**Exercise details**
This exercise calls for duplicating every entry below exactly, without the images.

**Data for review**
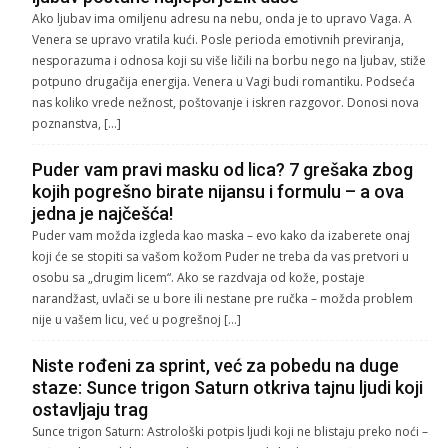
Ako ljubav ima omiljenu adresu na nebu, onda je to upravo Vaga. A
Venera se upravo vratila kući. Posle perioda emotivnih previranja,
nesporazuma i odnosa koji su više ličili na borbu nego na ljubav, stiže
potpuno drugačija energija. Venera u Vagi budi romantiku. Podseća
nas koliko vrede nežnost, poštovanje i iskren razgovor. Donosi nova
poznanstva, […]
Puder vam pravi masku od lica? 7 grešaka zbog
kojih pogrešno birate nijansu i formulu – a ova
jedna je najčešća!
Puder vam možda izgleda kao maska – evo kako da izaberete onaj
koji će se stopiti sa vašom kožom Puder ne treba da vas pretvori u
osobu sa „drugim licem“. Ako se razdvaja od kože, postaje
narandžast, uvlači se u bore ili nestane pre ručka – možda problem
nije u vašem licu, već u pogrešnoj […]
Niste rođeni za sprint, već za pobedu na duge
staze: Sunce trigon Saturn otkriva tajnu ljudi koji
ostavljaju trag
Sunce trigon Saturn: Astrološki potpis ljudi koji ne blistaju preko noći –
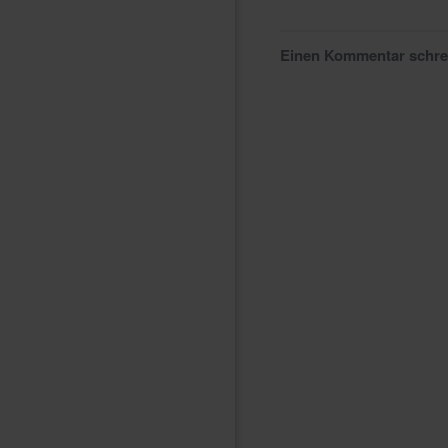
Einen Kommentar schr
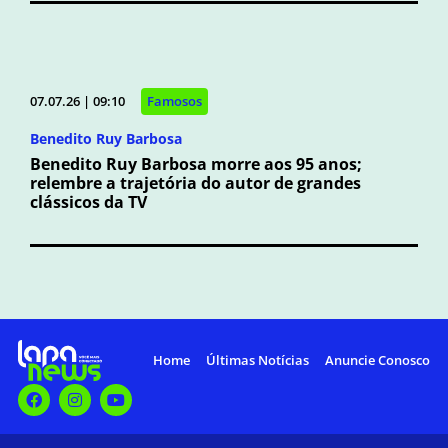
07.07.26 | 09:10
Famosos
Benedito Ruy Barbosa
Benedito Ruy Barbosa morre aos 95 anos;
relembre a trajetória do autor de grandes
clássicos da TV
Home
Últimas Notícias
Anuncie Conosco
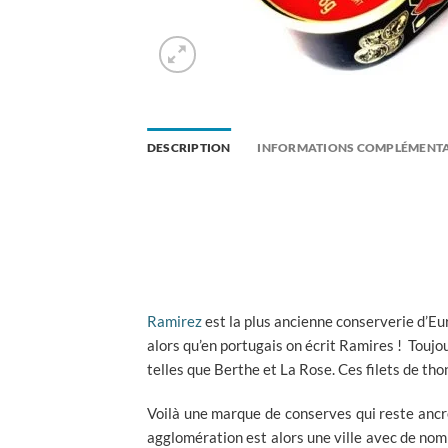
DESCRIPTION
INFORMATIONS COMPLÉMENTA
Ramirez
est la plus ancienne conserverie d’Eu
alors qu’en portugais on écrit Ramires ! Toujou
telles que Berthe et La Rose. Ces filets de tho
Voilà une marque de conserves qui reste anc
agglomération est alors une ville avec de nomb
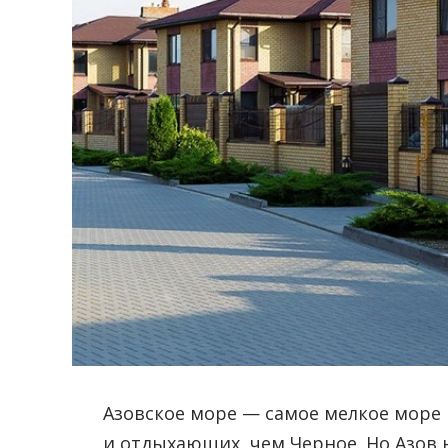
Азовское море — самое мелкое море
и отдыхающих, чем Черное. Но Азов н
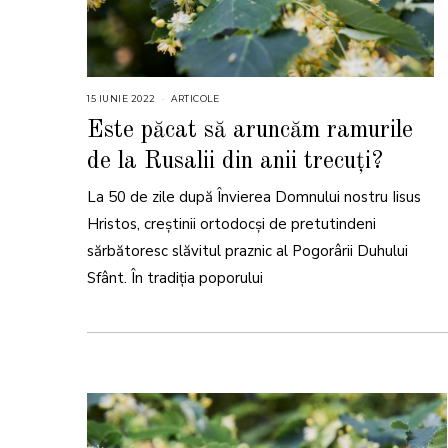
15 IUNIE 2022
1
ARTICOLE
5
I
Este păcat să aruncăm ramurile
U
N
de la Rusalii din anii trecuți?
I
E
2
La 50 de zile după Învierea Domnului nostru Iisus
0
2
2
Hristos, creștinii ortodocși de pretutindeni
sărbătoresc slăvitul praznic al Pogorârii Duhului
Sfânt. În tradiția poporului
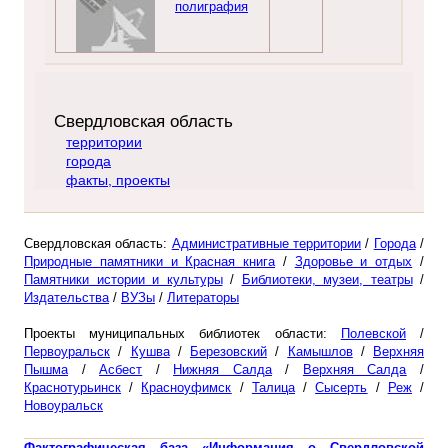
полиграфия
Свердловская область
территории
города
факты, проекты
Свердловская область:
Административные территории
/
Города
/
Природные памятники и Красная книга
/
Здоровье и отдых
/
Памятники истории и культуры
/
Библиотеки, музеи, театры
/
Издательства
/
ВУЗы
/
Литераторы
Проекты муниципальных библиотек области:
Полевской
/
Первоуральск
/
Кушва
/
Березовский
/
Камышлов
/
Верхняя
Пышма
/
Асбест
/
Нижняя Салда
/
Верхняя Салда
/
Краснотурьинск
/
Красноуфимск
/
Талица
/
Сысерть
/
Реж
/
Новоуральск
Фактографическая база «Информация о Свердловской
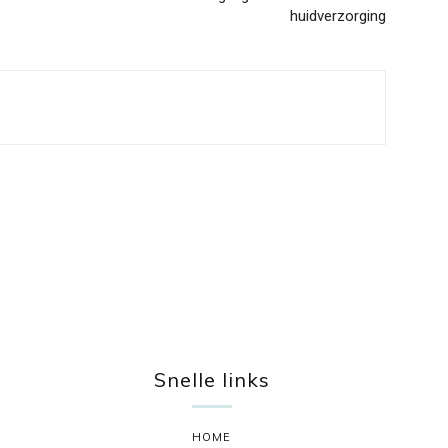
huidverzorging
Snelle links
HOME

**Result of the task**
Ako ljubav ima omiljenu adresu na nebu, onda je to upravo Vaga. A
Venera se upravo vratila kući. Posle perioda emotivnih previranja,
nesporazuma i odnosa koji su više ličili na borbu nego na ljubav, stiže
potpuno drugačija energija. Venera u Vagi budi romantiku. Podseća
nas koliko vrede nežnost, poštovanje i iskren razgovor. Donosi nova
poznanstva, […]
Puder vam pravi masku od lica? 7 grešaka zbog
kojih pogrešno birate nijansu i formulu – a ova
jedna je najčešća!
Puder vam možda izgleda kao maska – evo kako da izaberete onaj
koji će se stopiti sa vašom kožom Puder ne treba da vas pretvori u
osobu sa „drugim licem“. Ako se razdvaja od kože, postaje
narandžast, uvlači se u bore ili nestane pre ručka – možda problem
nije u vašem licu, već u pogrešnoj […]
Niste rođeni za sprint, već za pobedu na duge
staze: Sunce trigon Saturn otkriva tajnu ljudi koji
ostavljaju trag
Sunce trigon Saturn: Astrološki potpis ljudi koji ne blistaju preko noći –
Einen Kommentar schr
07.07.26 | 09:10
Famosos
Benedito Ruy Barbosa
Benedito Ruy Barbosa morre aos 95 anos;
relembre a trajetória do autor de grandes
clássicos da TV
Home
Últimas Notícias
Anuncie Conosco
DESCRIPTION
INFORMATIONS COMPLÉMENTA
Ramirez
est la plus ancienne conserverie d’Eu
alors qu’en portugais on écrit Ramires ! Toujou
telles que Berthe et La Rose. Ces filets de tho
Voilà une marque de conserves qui reste anc
agglomération est alors une ville avec de nomb
Азовское море — самое мелкое море
и отдыхающих, чем Черное. Но Азов н
15 IUNIE 2022
1
ARTICOLE
5
I
Este păcat să aruncăm ramurile
U
N
de la Rusalii din anii trecuți?
I
E
2
La 50 de zile după Învierea Domnului nostru Iisus
0
2
2
Hristos, creștinii ortodocși de pretutindeni
sărbătoresc slăvitul praznic al Pogorârii Duhului
Sfânt. În tradiția poporului
полиграфия
Свердловская область
территории
города
факты, проекты
Свердловская область:
Административные территории
/
Города
/
Природные памятники и Красная книга
/
Здоровье и отдых
/
Памятники истории и культуры
/
Библиотеки, музеи, театры
/
Издательства
/
ВУЗы
/
Литераторы
Проекты муниципальных библиотек области:
Полевской
/
Первоуральск
/
Кушва
/
Березовский
/
Камышлов
/
Верхняя
Пышма
/
Асбест
/
Нижняя Салда
/
Верхняя Салда
/
Краснотурьинск
/
Красноуфимск
/
Талица
/
Сысерть
/
Реж
/
Новоуральск
Фактографическая база «Информация о Свердловской
huidverzorging
Snelle links
HOME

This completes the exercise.